◆ Your goal
Below this task are records; return each one exactly and omit its images.

◆ Material shown
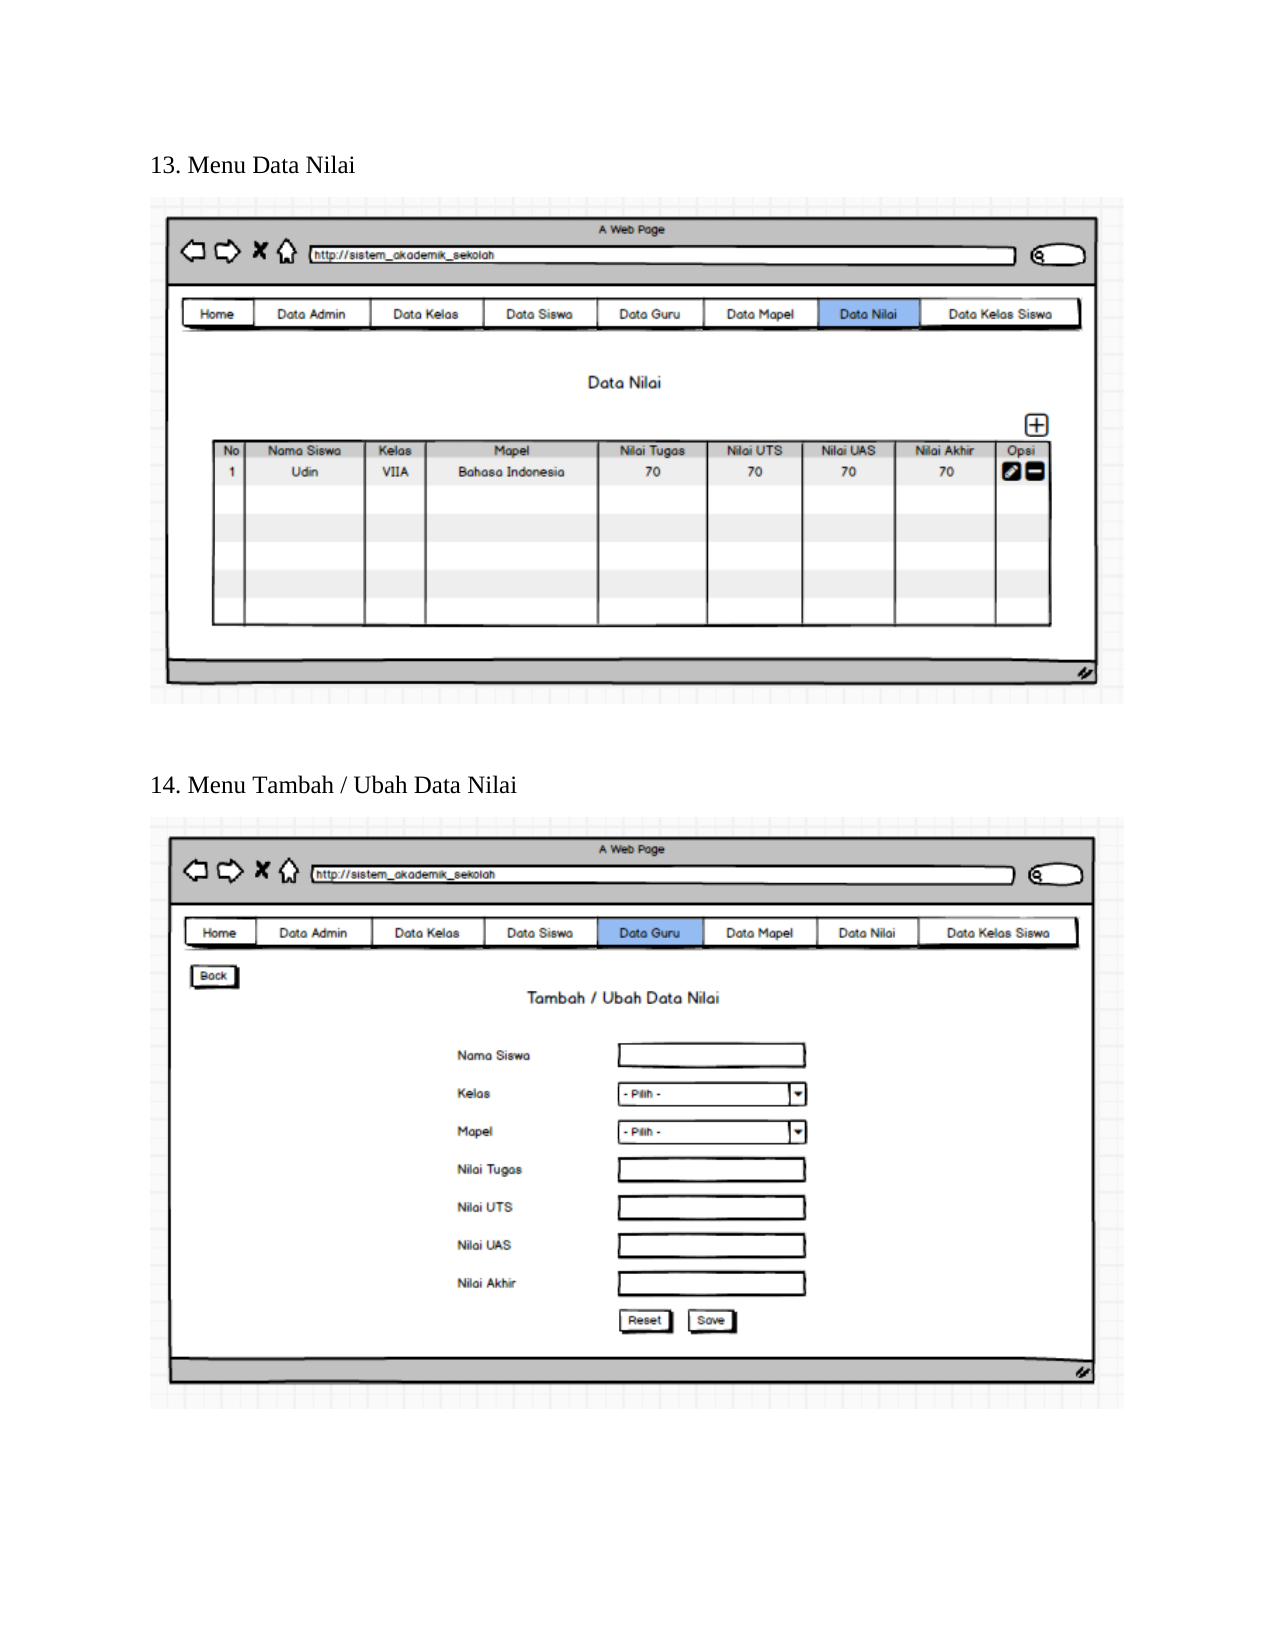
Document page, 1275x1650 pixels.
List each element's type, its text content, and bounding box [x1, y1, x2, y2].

picture [150, 817, 1124, 1409]
list Menu Data Nilai [150, 150, 1125, 179]
picture [150, 197, 1124, 704]
list Menu Tambah / Ubah Data Nilai [150, 770, 1125, 799]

◆ Exercise output
Document page, 1275x1650 pixels.
List each element's type, its text content, and bounding box [x1, y1, x2, y2].

picture [150, 817, 1124, 1409]
list Menu Data Nilai [150, 150, 1125, 179]
picture [150, 197, 1124, 704]
list Menu Tambah / Ubah Data Nilai [150, 770, 1125, 799]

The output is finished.